Annotated region listings
=-=-=-=-=
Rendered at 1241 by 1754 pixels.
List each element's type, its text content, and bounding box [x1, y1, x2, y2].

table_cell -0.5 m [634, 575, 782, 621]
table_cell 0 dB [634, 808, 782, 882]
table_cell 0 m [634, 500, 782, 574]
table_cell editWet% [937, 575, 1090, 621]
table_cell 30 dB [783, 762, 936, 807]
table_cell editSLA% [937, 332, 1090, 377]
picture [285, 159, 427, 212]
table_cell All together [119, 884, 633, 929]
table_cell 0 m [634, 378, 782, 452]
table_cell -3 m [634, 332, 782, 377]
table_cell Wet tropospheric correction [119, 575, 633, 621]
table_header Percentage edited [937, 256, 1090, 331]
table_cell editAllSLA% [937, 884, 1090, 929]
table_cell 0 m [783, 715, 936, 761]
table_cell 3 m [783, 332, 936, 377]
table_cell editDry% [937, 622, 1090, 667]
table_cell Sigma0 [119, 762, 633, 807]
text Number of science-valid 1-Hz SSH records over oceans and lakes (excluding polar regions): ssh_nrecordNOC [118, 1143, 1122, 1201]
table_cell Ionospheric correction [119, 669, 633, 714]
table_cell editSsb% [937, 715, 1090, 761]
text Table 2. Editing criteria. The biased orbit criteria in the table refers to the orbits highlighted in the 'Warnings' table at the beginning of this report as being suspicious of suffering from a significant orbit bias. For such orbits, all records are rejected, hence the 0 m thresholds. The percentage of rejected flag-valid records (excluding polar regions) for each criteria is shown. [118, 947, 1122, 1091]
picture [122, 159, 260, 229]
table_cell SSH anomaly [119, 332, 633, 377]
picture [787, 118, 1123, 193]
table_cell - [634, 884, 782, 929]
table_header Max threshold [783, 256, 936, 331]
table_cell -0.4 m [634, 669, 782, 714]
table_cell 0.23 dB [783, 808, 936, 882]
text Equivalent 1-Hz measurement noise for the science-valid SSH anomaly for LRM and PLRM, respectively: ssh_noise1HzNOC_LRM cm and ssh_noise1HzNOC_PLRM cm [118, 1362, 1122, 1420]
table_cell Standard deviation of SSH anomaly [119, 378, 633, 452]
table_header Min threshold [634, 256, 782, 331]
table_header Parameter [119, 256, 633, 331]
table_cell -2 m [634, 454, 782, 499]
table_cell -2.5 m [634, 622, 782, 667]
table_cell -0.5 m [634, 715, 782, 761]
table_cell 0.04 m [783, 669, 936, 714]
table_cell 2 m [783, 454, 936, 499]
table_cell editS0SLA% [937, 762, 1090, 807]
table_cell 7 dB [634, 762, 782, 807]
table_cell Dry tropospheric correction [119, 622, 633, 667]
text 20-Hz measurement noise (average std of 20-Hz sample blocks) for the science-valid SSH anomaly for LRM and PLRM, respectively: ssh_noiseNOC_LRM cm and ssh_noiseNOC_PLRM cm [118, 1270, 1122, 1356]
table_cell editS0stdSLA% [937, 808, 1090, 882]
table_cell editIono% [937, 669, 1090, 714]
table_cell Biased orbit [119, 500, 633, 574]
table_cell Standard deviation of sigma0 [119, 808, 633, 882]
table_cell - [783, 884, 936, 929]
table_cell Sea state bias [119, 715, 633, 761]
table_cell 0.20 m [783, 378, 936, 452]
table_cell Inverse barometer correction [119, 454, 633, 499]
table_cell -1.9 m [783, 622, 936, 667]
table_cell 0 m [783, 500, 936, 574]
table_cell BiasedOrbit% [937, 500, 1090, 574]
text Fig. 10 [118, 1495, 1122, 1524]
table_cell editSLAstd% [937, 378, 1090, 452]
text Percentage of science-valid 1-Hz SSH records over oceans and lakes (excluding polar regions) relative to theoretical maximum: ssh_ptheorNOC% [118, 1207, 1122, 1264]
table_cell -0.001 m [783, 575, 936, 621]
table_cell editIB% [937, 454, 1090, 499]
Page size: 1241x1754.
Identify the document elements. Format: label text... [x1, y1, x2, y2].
=-=-=-=-=
Rewrite the records, changing each "science-valid" to "quality-checked" and leaving every other part the same.

Result for this exercise:
Rendered at 1241 by 1754 pixels.
List each element's type, its text content, and bounding box [x1, y1, x2, y2].

table_cell -0.5 m [634, 575, 782, 621]
table_cell 0 dB [634, 808, 782, 882]
table_cell 0 m [634, 500, 782, 574]
table_cell editWet% [937, 575, 1090, 621]
table_cell 30 dB [783, 762, 936, 807]
table_cell editSLA% [937, 332, 1090, 377]
picture [285, 159, 427, 212]
table_cell All together [119, 884, 633, 929]
table_cell 0 m [634, 378, 782, 452]
table_cell -3 m [634, 332, 782, 377]
table_cell Wet tropospheric correction [119, 575, 633, 621]
table_header Percentage edited [937, 256, 1090, 331]
table_cell editAllSLA% [937, 884, 1090, 929]
table_cell 0 m [783, 715, 936, 761]
table_cell 3 m [783, 332, 936, 377]
table_cell editDry% [937, 622, 1090, 667]
table_cell Sigma0 [119, 762, 633, 807]
text Number of quality-checked 1-Hz SSH records over oceans and lakes (excluding polar regions): ssh_nrecordNOC [118, 1143, 1122, 1201]
table_cell Ionospheric correction [119, 669, 633, 714]
table_cell editSsb% [937, 715, 1090, 761]
text Table 2. Editing criteria. The biased orbit criteria in the table refers to the orbits highlighted in the 'Warnings' table at the beginning of this report as being suspicious of suffering from a significant orbit bias. For such orbits, all records are rejected, hence the 0 m thresholds. The percentage of rejected flag-valid records (excluding polar regions) for each criteria is shown. [118, 947, 1122, 1091]
picture [122, 159, 260, 229]
table_cell SSH anomaly [119, 332, 633, 377]
picture [787, 118, 1123, 193]
table_cell - [634, 884, 782, 929]
table_header Max threshold [783, 256, 936, 331]
table_cell -0.4 m [634, 669, 782, 714]
table_cell 0.23 dB [783, 808, 936, 882]
text Equivalent 1-Hz measurement noise for the quality-checked SSH anomaly for LRM and PLRM, respectively: ssh_noise1HzNOC_LRM cm and ssh_noise1HzNOC_PLRM cm [118, 1362, 1122, 1420]
table_cell Standard deviation of SSH anomaly [119, 378, 633, 452]
table_header Min threshold [634, 256, 782, 331]
table_header Parameter [119, 256, 633, 331]
table_cell -2 m [634, 454, 782, 499]
table_cell -2.5 m [634, 622, 782, 667]
table_cell -0.5 m [634, 715, 782, 761]
table_cell 0.04 m [783, 669, 936, 714]
table_cell 2 m [783, 454, 936, 499]
table_cell editS0SLA% [937, 762, 1090, 807]
table_cell 7 dB [634, 762, 782, 807]
table_cell Dry tropospheric correction [119, 622, 633, 667]
text 20-Hz measurement noise (average std of 20-Hz sample blocks) for the quality-checked SSH anomaly for LRM and PLRM, respectively: ssh_noiseNOC_LRM cm and ssh_noiseNOC_PLRM cm [118, 1270, 1122, 1356]
table_cell editS0stdSLA% [937, 808, 1090, 882]
table_cell editIono% [937, 669, 1090, 714]
table_cell Biased orbit [119, 500, 633, 574]
table_cell Standard deviation of sigma0 [119, 808, 633, 882]
table_cell - [783, 884, 936, 929]
table_cell Sea state bias [119, 715, 633, 761]
table_cell 0.20 m [783, 378, 936, 452]
table_cell Inverse barometer correction [119, 454, 633, 499]
table_cell -1.9 m [783, 622, 936, 667]
table_cell 0 m [783, 500, 936, 574]
table_cell BiasedOrbit% [937, 500, 1090, 574]
text Fig. 10 [118, 1495, 1122, 1524]
table_cell editSLAstd% [937, 378, 1090, 452]
text Percentage of quality-checked 1-Hz SSH records over oceans and lakes (excluding polar regions) relative to theoretical maximum: ssh_ptheorNOC% [118, 1207, 1122, 1264]
table_cell -0.001 m [783, 575, 936, 621]
table_cell editIB% [937, 454, 1090, 499]
Page size: 1241x1754.
Identify the document elements. Format: label text... [x1, y1, x2, y2].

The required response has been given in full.